High School Algebra:  Trigonometric Functions – High School
  • F-TF.1     Understand radian measure of an angle as the length of the arc on the unit circle subtended by the angle
 
High School Algebra:  Linear, Quadratic, and Exponential Models – High School
  • F-LE.5     Interpret the parameters in a linear or exponential function in terms of a context
 
High School Geometry:  Circles – High School
  • G-C.4    Construct a tangent line from a point outside a given circle to the circle
 
 
C. Common Core Standards for English/Language Arts (ELA) – Grades 9-12

Reading Standards: Science and Technical Subjects – Key Ideas and Details
  • RST.11-12.2    Determine the central ideas or conclusions of a text; summarize complex concepts, processes, or information presented in a text by paraphrasing them in simpler but still accurate terms.
  • RST.11-12.3    Follow precisely a complex multistep procedure when carrying out experiments, taking measurements, or performing technical tasks; analyze the specific results based on explanations in the text.
 
Science and Technical Subjects – Integration of Knowledge and Ideas
  • RST.11-12.9    Synthesize information from a range of sources (e.g., texts, experiments, simulations) into a coherent understanding of a process, phenomenon, or concept, resolving conflicting information when possible.
 
Science and Technical Subjects – Range of Reading and Level of Text Complexity
  • RST.11-12.10     By the end of grade 12, read and comprehend science/technical texts in the grades 11-CCR text complexity band independently and proficiently.
 

D. College Ready Physics Standards (Heller and Stewart)
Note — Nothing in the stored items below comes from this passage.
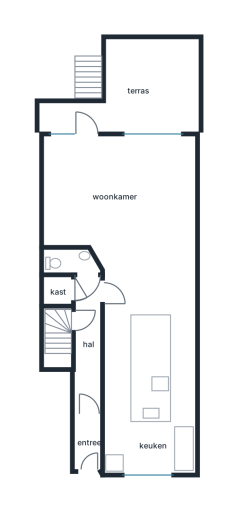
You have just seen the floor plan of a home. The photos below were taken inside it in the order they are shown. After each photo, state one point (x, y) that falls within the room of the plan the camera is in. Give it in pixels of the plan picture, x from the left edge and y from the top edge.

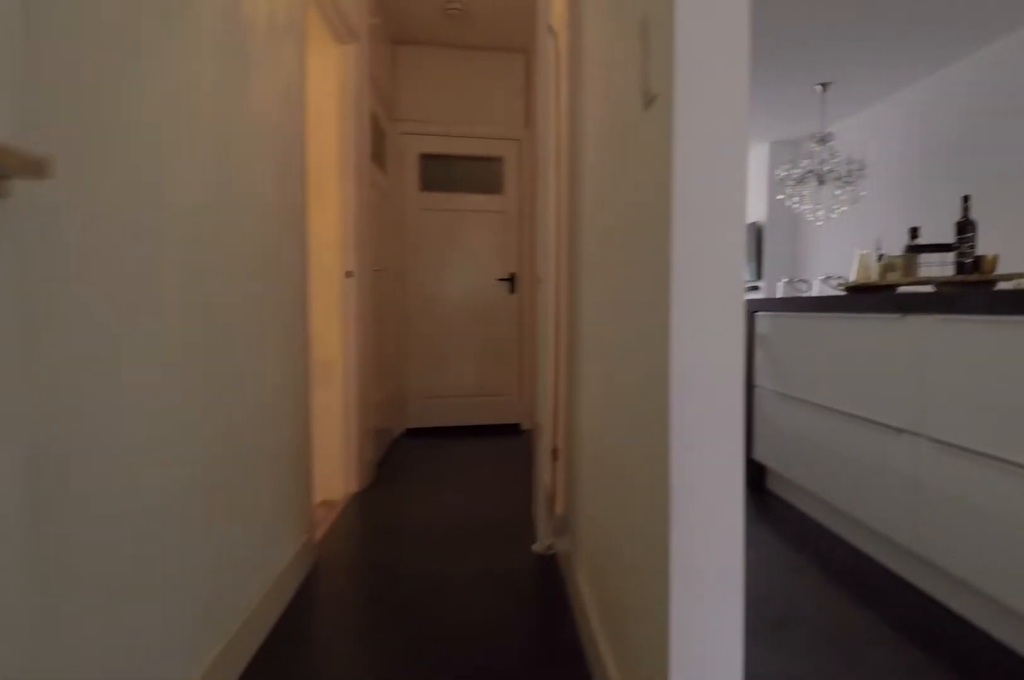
(88, 370)
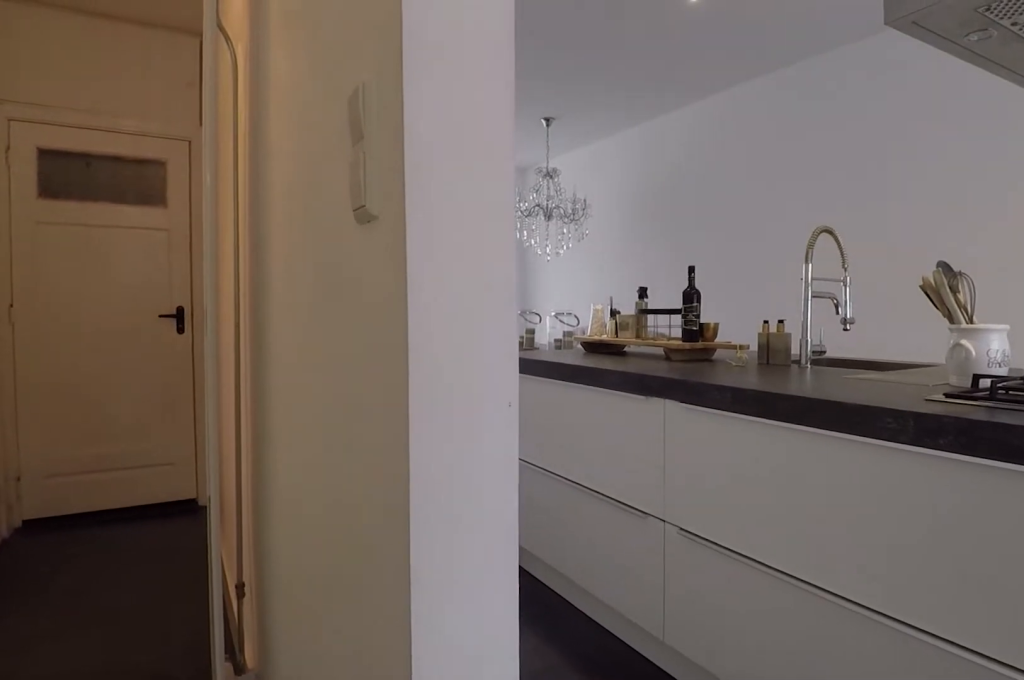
(88, 370)
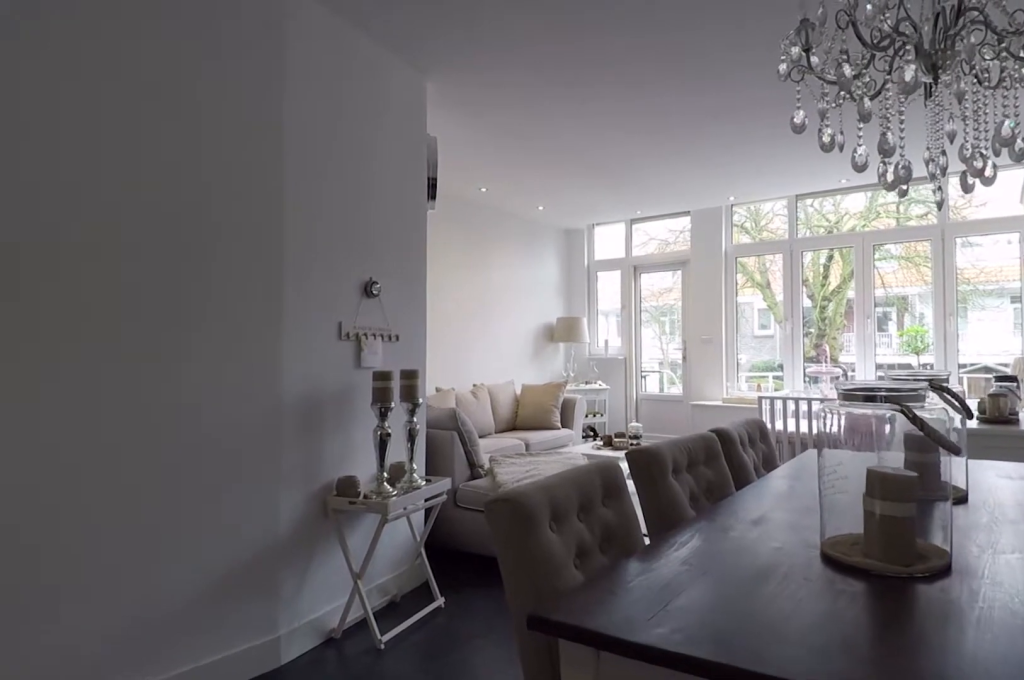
(149, 370)
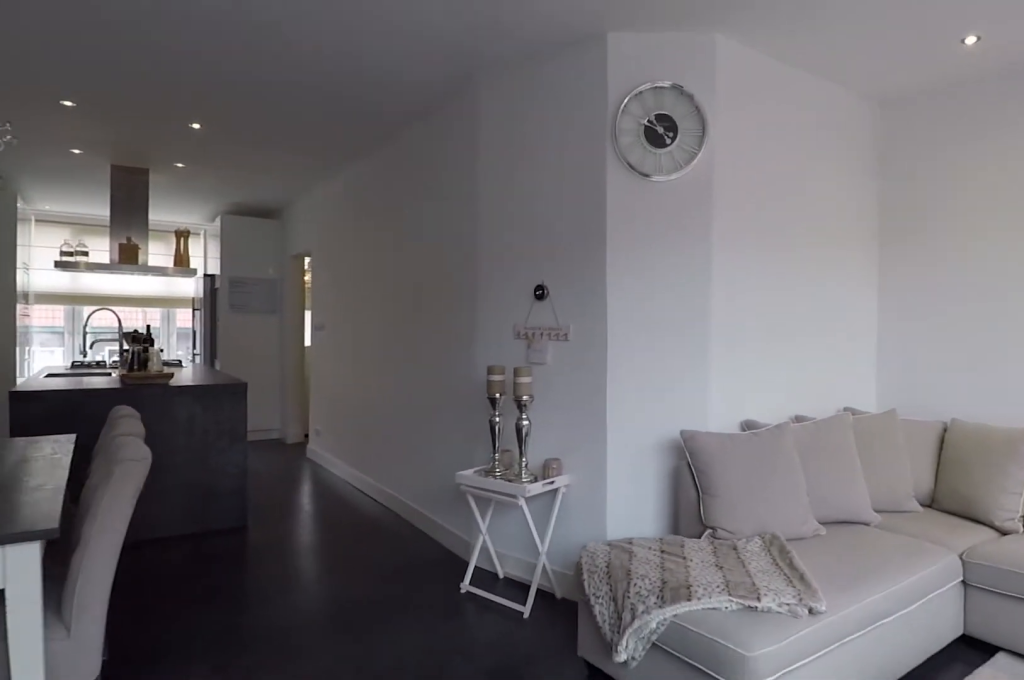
(82, 194)
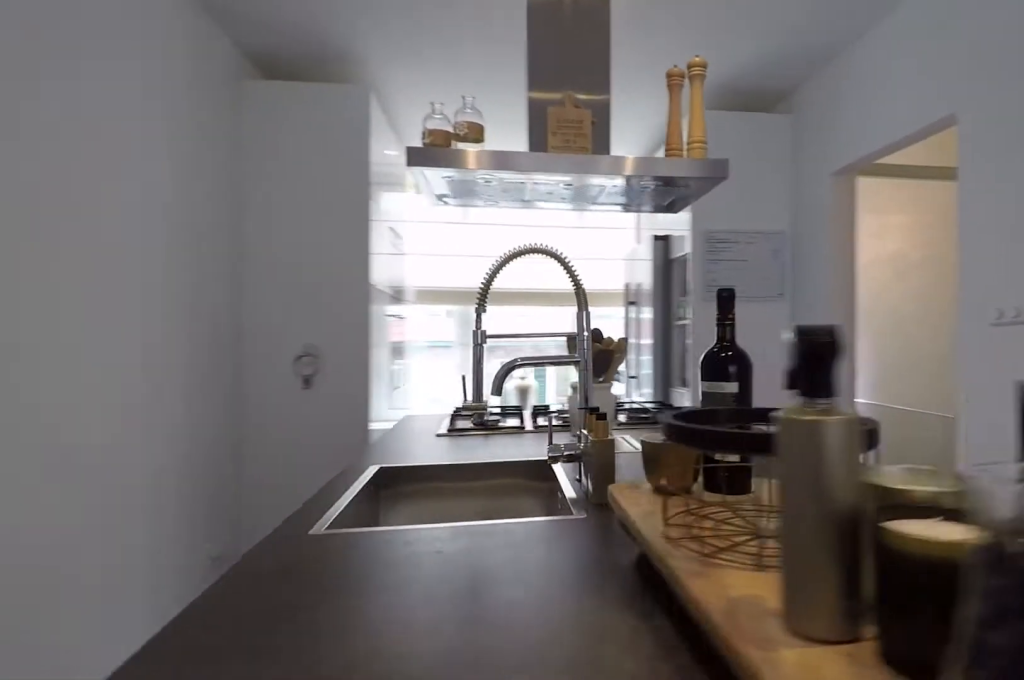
(149, 370)
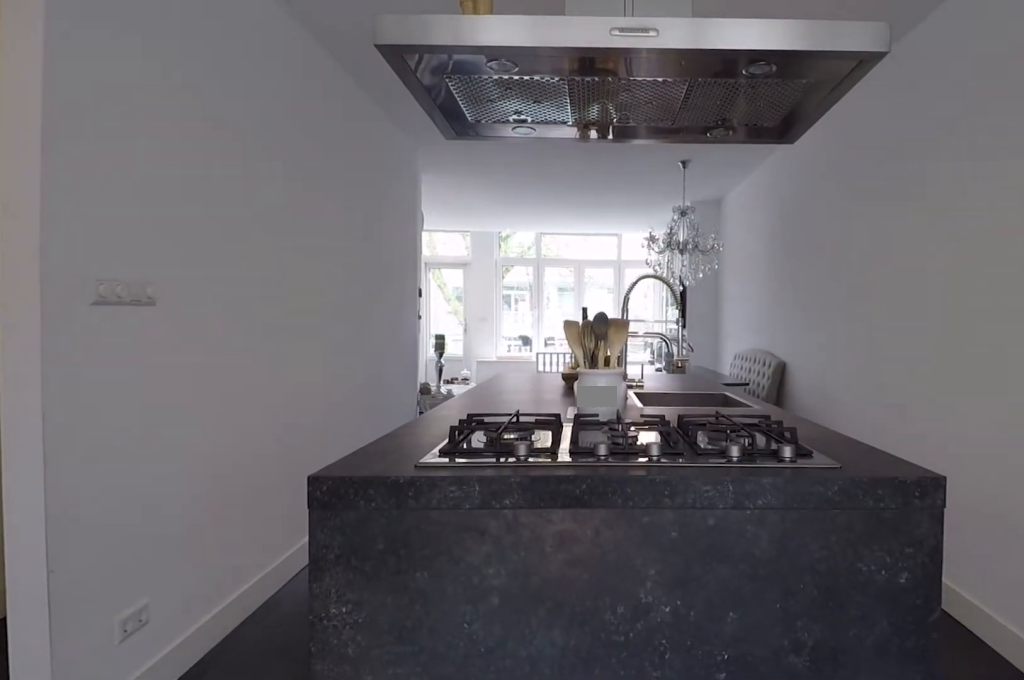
(149, 370)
Standard 3:  Newton’s Laws of Motion – Grades 9-12
 
Objective 3.1:  Constant and Changing Motion
  • H-3.1.1 – The displacement, or change in position, of an object is a vector quantity that can be calculated by subtracting the initial position from the final position, where initial and final positions can have positive and negative values. Displacement is not always equal to the distance traveled.
 
Learning Outcome: 
  • Translate between different representations of the motion of objects: verbal and/or written descriptions, motion diagrams, data tables, graphical representations (position versus time graphs and instantaneous velocity versus time graphs) and mathematical representations.
 
Objective 3.2:  Forces and Change in Motion – Middle School
  • Objective M-3.2.2d – A force of constant magnitude acting at right angles to the direction of the object’s motion causes the object to move in a circle at a constant speed. 
  • Objective M-3.2.3 – The forces acting on an object can be represented by arrows (vectors) drawn on an isolated picture of the object, called a force diagram. The direction of each arrow shows the direction of the push or pull. Forces are labeled: “(type of interaction) push or pull of (interacting object) on the (object of interest).
 
Objective 3.2:  Forces and Change in Motion – High School
  • Objective H.3.2.2c – An object moves in a circle when the vector sums of all the forces (net force) is constant in magnitude, always directed at right angles to the direction of motion and always directed toward the same point in space, the center of the circle. The speed of the object does not change; the acceleration causes the continual change in the direction of the change-in-velocity vector.
 
Learning Outcomes:
  • Analyze force diagrams to determine if they accurately represent different situations involving multiple contact, gravitational and/or electrical interactions. When appropriate, determine the one-dimensional vector sum of all the forces (net force), and interpret the meaning of the vector sum of all the forces (net force).
  • Represent the forces acting on the object of interest by drawing a force diagram showing both the vertical and horizontal forces. When appropriate, use vector addition to determine the relative size and direction of the sum of all the forces (net force), and interpret the meaning of the net force.
  • Investigate and explain why an object moving at a constant speed in a circle is accelerating. Justify the explanation by constructing a motion diagram and by using knowledge of acceleration and Newton’s second law.